ITALIA. Le democrazie contemporanee sono basate su tre pilastri: il potere legislativo, quello esecutivo, quello giudiziario.

Il primo è espressione della volontà popolare, al secondo spetta di rendere concrete le scelte dei cittadini, il terzo garantisce la legalità dell’esercizio del potere politico (tanto quello legislativo, quanto sull’operato dei governi). Il raccordo e l’equilibrio dei poteri costituzionali sono assegnati, nel nostro ordinamento, al Presidente della Repubblica. Le società non sono immobili, di conseguenza – anche in presenza di un tessuto costituzionale dato – possono verificarsi sbilanciamenti o distorsioni.

È quello che sembra stia accadendo nel nostro Paese. A darne contezza è illuminante è un episodio a prima vista marginale, ma estremamente preoccupante nella sostanza e nella forma. Dopo la decisione della Procura di Genova di imporre gli arresti domiciliari al presidente della Regione Liguria, il ministro della Giustizia è intervenuto, criticando – in un’intervista televisiva – l’operato dei pubblici ministeri. Una mossa che non ha precedenti nella storia repubblicana. L’operato del ministro Nordio, oltre ad essere irrituale sul piano della forma e inammissibile nella sostanza, è la spia di un preoccupante indirizzo dell’attuale governo. Gli interventi di esponenti (di spicco o di seconda linea) dell’esecutivo sono sovente tesi a comprimere qualunque dissenso e tenere in non cale il limite del potere esecutivo.

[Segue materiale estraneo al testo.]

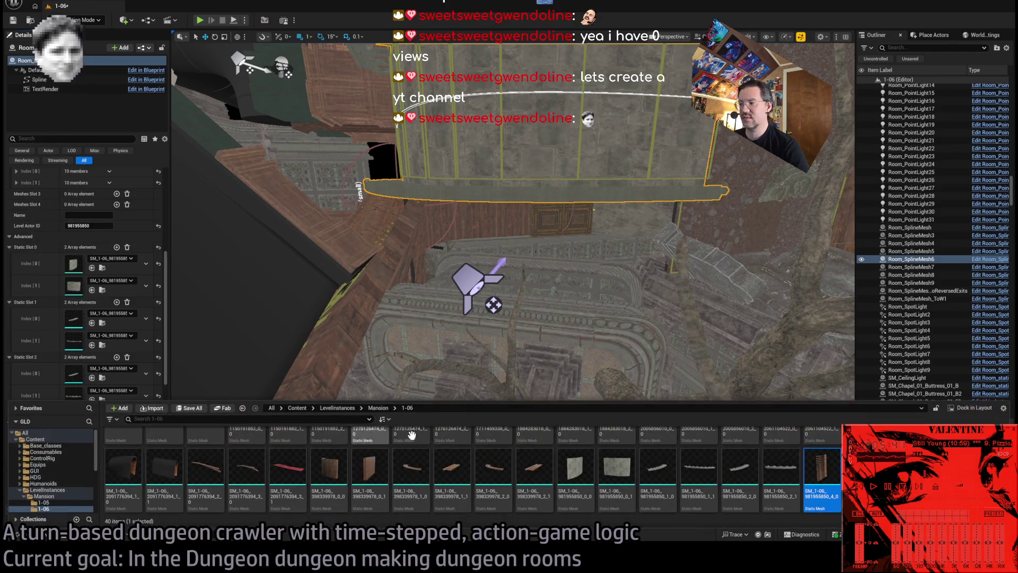
pyautogui.scroll(-5, 106, 318)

L’insieme delle scelte del governo sono orientate a raggiungere tre obiettivi: il rafforzamento dei poteri del presidente del Consiglio dei ministri, la riforma della magistratura, lo snaturamento del rapporto tra Stato e Regioni. Non a caso ciascuna di esse rappresenta il cavallo di battaglia dei tre partiti di governo: accentramento dei poteri nelle mani del presidente del Consiglio (Fratelli d’Italia); divisione delle carriere nella magistratura (Forza Italia); spaccatura del Paese sul piano delle risorse dei servizi da erogare ai cittadini (Lega).

Su questi fronti il governo sembra disposto ad andare avanti ad ogni costo. Come si sa, tanto l’elezione diretta del presidente del Consiglio, quanto la riforma della magistratura, implicando modifiche della Costituzione, sono soggette ad un procedimento «rafforzato». Poiché è impossibile (con i «numeri» presenti in Parlamento), che la maggioranza arrivi ai due terzi dei componenti di ciascuna Camera, si andrà incontro ai referendum popolari.

Tutto ciò rappresenta un azzardo sul piano politico e una evidente forzatura sul piano del «costume» istituzionale.

Le Costituzioni, nelle democrazie, rappresentano il fondamento del patto civile e delle regole di base. Procedere a riformarle, in tutto o in parte, è assolutamente legittimo, ma dovrebbe essere prodotto di accordo anche con le minoranze presenti in Parlamento. Altrimenti si alimenta il criterio che coloro che vincono una elezione possono cambiare tutto ciò che ad essi è sgradito. Valga per tutte la proposta di «premierato».

Così come congegnata, essa finisce per esautorare totalmente il ruolo del Presidente della Repubblica. In merito non basta dire che il Capo dello Stato – a norma dell’articolo 92 della Costituzione – nomina il presidente del Consiglio e, su sua indicazione, i ministri. Non bisogna essere dei raffinati giuristi per capire che – per quanto attiene al Presidente della Repubblica – la riforma proposta lo confina a semplice esecutore.

L’impressione complessiva che si percepisce dalle quotidiane affermazioni del premier e dei suoi alleati è quella di una mirata e ben congegnata operazione di concentrazione delle scelte nelle mani di una maggioranza «pigliatutto». Di questo passo si rischia di arrivare ad una «democratura».